第149話 第一学年二学期 体育祭3
「あー………もう動けねぇ………」
「喋る気力があるんだ。後二、三日はいけるだろ」
「それ啓の勤めてた会社の上司さんの話だろ」
そうなんだよなー。
俺は大の字に寝ている拓哉に水筒を渡す。
中身は自家製スポーツドリンク。
これも『地球の食べ物パクろうぜ』のノリでやったんだっけ。
「………なんだろうな。啓が異世界にある『ファンタジー感』をぶち壊しにしてくる」
「魔法とかあるだろ? 十分ファンタジーだよ」
そもそも、俺あんまりその『ファンタジー感』とかわからないんだよなぁ………ネット系だとそういうの多くあったけど、紙媒体の方が好きだったし、有名なのを少し知ってるだけだし。
「あのぉ………私にもわかるようお願いしていい?」
「………拓哉、説明よろしく」
「ねえ? 俺疲れてること忘れてない? いや、説明させていただくけど」
拓哉は起き上がり、一つ伸びをすると、胡座をかく。
………おい、そこ地面。砂の上。
「ハギさん。俺達………啓とか露、日由は別の世界から来たんだ。それはいいよね?」
「うん。啓だけは転生者なんですよね?」
「そうそう。で、その別世界では、この世界で使われる魔法なんてなくてね? そういう不思議──いや、空想の世界にしかないモノを俺達の故郷ではファンタジーって呼んでいたんだ」
「ファンタジー?」
「ハギには『幻想曲』の方が伝わるぞ。この世界でもオーケストラとかはあるし」
ちなみに、ハギは前世で少しはそういう曲を聞いていた。
魔法全盛期は娯楽も多かったからなぁ………もちろん。暗い側も栄えていた。
奴隷とか、な。
「………納得したよ。でも、それじゃあ何で栄えていたんですか?」
「啓、パス」
おい………そこで諦めんな。
俺そこが面倒で押し付けたってのにさぁ………。
「あー、うん。ウチの一室に類似品置いてるから、後で見せるわ」
「えー………まあいいけど」
ハギは残念そうな表情をするが、表現するのが難しい。
というか、箱の中に人がいるとか言われてもいまいちピンとこないのよ。
だからと言って細かく説明すると知識が追い付かずで………うん。やっぱ類似品を見せたほうが楽なんだな。
「走りきった者は教室に戻っていいぞ!」
体育教師からのありがたいお言葉をいただき、俺と拓哉とハギは教室に向かう。
ちなみに薗部は五十嵐と共に走っている。
「あ、そういや拓哉って美術部だったよな。絵で再現したらどうだ?」
「もう何年も描いてないから無理」
「だよなぁ………」
とはいえ、全然描いてないわけじゃ無さそうなんだよなぁ………なんだかんだで模写とかよくやってたし。

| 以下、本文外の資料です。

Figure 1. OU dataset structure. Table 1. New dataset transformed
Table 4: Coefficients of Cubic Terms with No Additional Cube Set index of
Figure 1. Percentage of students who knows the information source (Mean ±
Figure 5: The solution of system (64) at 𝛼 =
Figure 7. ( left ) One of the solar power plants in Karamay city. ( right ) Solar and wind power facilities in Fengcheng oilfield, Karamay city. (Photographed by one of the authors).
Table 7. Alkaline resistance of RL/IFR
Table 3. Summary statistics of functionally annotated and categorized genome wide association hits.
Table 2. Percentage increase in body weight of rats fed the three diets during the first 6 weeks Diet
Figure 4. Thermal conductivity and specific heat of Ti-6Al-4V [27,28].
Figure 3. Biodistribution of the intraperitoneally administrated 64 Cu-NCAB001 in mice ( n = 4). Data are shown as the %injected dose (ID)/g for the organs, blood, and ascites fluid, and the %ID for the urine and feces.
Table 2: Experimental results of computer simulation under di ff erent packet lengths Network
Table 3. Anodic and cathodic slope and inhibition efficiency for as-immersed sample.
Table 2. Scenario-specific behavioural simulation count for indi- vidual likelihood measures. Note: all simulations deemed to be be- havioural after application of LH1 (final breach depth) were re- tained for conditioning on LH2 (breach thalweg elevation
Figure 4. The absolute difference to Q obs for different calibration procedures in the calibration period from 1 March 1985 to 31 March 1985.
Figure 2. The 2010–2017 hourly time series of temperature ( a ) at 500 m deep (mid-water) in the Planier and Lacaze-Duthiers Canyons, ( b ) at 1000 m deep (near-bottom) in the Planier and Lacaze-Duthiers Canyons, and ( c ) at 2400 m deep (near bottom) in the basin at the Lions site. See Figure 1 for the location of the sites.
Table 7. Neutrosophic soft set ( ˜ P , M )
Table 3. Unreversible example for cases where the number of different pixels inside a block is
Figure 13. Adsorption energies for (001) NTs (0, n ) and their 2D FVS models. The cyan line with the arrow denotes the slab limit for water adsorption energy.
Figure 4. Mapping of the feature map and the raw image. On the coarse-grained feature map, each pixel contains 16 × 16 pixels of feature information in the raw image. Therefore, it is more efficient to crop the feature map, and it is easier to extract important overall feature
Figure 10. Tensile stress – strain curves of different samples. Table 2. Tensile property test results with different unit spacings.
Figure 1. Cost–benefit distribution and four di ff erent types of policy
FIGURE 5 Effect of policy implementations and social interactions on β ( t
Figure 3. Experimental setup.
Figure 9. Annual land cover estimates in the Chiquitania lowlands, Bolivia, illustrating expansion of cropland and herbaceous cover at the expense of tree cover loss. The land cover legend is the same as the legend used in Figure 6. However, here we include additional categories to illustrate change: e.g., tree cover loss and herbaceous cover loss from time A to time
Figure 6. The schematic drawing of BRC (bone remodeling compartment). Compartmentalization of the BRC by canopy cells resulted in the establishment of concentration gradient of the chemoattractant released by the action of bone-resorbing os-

そういや漫画の模写とかもやってたし、高校の時は文芸部でイラスト描いてたっけ。
………で、美術部で創作漫画一冊だっけ? 確かストーリー考えるのを付き合わされた記憶がある。
「それじゃ、放課後まで暫し待たれや」
「はーい」
「あ、俺も見に行っていいか?」
「頼む。おかしなところあったら教えてくれると更に助かる」
拓哉は町工場で働いていた──というか工場長の息子だったというか………次男だから長にはなれなかったんだよな。
けど財務会計とかは拓哉が全てやっていたし、たまに製造のほうもやっていたらしいからな。
そういう知識は、結構ためになるし、更なる改良に使える。
「得意分野だ」
拓哉はニヤリと笑みを浮かべながら言った。